So far only West FloMo RAs have committed to wearing bike helmets.
“Right now, the norm is to not wear a helmet, but we want to change that,” said Max Thompson ‘08 in an email to The Daily. Thompson, an RA in Loro, has worn his helmet with pride since freshman year.
“The idea of our program is to counteract what we felt was a negative stigma surrounding helmets on campus,” he said.
Part of that negative image, Thompson said, can come from RAs themselves.
“If you ever hear an RA or another upperclassman say in front of freshmen, ‘Look at that sketchy grad student with the helmet,’ that guarantees that the helmet that the frosh brought from home will stay under the bed in the box and never come out,” Thompson said.
West FloMo RAs have already accomplished their goal among some students.
“It helps especially with freshmen to know others wear helmets, so it’s not an uncool thing to do,” said Loro resident Tiffany Shih ‘11. “And we know our RAs are cool.”
The message of the FloMo RAs, “being safe is synonymous with being cool,” is the same message students receive from Vaden’s Sexual Health and Peer Resource Center or any campus Peer Health Educator, Thompson said.
Helmets can protect bikers from serious head injuries, a fact that leaders of the effort are trying to emphasize.
“It would be great if students would wear helmets so that we never have to face a head injury tragedy amongst our undergraduate population,” said Carolyn Helmke, bicycle coordinator for Parking and Transportation Services (P&TS), in an email to The Daily.
Thompson said he believes that the student body as a whole does not take bike safety very seriously.

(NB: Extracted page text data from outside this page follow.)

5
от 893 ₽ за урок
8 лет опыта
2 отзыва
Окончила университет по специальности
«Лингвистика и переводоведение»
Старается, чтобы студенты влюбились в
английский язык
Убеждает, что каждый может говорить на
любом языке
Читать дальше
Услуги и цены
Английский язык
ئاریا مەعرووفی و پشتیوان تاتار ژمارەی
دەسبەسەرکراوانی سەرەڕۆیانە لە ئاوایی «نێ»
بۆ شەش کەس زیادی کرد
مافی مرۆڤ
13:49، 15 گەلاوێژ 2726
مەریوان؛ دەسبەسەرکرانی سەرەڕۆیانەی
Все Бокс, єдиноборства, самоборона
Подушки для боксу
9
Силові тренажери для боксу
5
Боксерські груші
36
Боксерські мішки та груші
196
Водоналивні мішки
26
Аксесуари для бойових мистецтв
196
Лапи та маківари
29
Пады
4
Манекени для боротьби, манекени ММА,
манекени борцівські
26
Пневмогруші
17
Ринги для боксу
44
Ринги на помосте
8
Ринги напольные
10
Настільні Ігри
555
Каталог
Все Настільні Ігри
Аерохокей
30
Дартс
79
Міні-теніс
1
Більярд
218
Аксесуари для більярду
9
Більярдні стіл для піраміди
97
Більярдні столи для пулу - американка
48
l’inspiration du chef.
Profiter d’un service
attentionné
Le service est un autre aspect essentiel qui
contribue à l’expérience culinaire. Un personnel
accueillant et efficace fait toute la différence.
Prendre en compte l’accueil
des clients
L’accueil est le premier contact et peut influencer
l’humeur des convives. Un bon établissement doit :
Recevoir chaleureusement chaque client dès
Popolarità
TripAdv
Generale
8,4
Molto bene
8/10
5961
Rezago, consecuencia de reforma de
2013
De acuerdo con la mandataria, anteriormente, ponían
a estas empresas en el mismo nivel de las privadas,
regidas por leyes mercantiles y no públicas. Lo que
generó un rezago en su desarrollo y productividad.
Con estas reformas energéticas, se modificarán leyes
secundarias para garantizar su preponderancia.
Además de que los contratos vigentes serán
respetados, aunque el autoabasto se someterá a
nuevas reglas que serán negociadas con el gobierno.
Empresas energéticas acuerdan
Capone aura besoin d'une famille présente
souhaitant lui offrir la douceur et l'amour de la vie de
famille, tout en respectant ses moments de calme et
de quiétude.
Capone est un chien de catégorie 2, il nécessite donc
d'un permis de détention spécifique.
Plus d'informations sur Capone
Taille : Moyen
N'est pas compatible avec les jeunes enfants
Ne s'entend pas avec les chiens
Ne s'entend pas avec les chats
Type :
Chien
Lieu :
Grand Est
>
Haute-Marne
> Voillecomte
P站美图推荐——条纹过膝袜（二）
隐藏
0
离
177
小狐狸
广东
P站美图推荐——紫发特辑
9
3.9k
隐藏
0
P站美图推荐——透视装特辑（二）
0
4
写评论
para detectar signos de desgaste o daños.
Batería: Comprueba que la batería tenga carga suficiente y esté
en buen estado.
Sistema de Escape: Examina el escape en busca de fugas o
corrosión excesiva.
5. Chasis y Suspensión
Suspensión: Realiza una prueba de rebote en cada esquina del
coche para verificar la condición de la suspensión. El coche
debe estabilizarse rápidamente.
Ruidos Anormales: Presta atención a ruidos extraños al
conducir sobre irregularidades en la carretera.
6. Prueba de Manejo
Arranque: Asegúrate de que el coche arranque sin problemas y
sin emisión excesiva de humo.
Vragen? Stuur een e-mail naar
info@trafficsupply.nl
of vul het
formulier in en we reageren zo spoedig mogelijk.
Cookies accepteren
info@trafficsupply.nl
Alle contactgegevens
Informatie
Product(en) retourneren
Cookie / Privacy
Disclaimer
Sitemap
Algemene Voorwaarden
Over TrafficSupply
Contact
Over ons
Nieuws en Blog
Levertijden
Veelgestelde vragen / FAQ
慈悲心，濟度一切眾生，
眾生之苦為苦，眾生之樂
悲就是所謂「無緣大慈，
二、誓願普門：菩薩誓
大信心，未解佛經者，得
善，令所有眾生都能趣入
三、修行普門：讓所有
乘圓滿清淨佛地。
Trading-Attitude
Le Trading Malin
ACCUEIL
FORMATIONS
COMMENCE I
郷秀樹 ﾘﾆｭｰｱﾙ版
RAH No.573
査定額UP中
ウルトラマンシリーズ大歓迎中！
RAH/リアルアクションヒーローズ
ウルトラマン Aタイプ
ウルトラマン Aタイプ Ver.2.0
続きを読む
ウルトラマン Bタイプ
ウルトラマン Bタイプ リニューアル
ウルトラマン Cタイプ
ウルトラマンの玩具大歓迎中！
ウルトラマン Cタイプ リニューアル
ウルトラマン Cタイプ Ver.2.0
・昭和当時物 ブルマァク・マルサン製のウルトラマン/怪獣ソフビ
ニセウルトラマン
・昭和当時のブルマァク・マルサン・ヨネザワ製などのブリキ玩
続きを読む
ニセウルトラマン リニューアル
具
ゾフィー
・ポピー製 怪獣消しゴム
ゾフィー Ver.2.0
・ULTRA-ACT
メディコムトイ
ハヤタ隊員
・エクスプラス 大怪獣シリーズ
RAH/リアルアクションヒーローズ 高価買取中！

He listed biking on the wrong side of the road, not using turn signals and biking through campus at unsafe speeds as dangerous actions often seen on campus.
“I think if anyone actually saw what a serious head injury looked like,” he said, “they would wear a helmet for the rest of their lives.”
In addition to the RAs’ efforts to promote bike helmets, P&TS sponsors other programs to encourage helmet use, including giving $10 Stanford Dining gift cards to students spotted wearing helmets on campus. Also, the Campus Bike Shop sells high quality helmets at a low cost to the campus community.
Those at the center of the effort insist that they have already seen positive results since the start of the campaign.
“I believe more people are starting to recognize that wearing a bike helmet is a smart thing to do,” Helmke said, “and Stanford has lots of smart students, so the culture at Stanford should work in our favor. We have already seen more undergraduates wearing bike helmets this quarter, many of them from FloMo.”
However, Thompson conceded that it may be difficult for the RAs’ efforts to have a campus-wide effect.
“We know that [it] is going to be tough to change an entire campus culture,” he said. “In 10 years, it would be great to see students who speak out to their friends who don’t wear helmets.
“That is probably unrealistic, but it doesn’t mean we can’t try,” Thompson added. “The more people who wear helmets, the easier it will be for other people to wear them without feeling self-conscious.”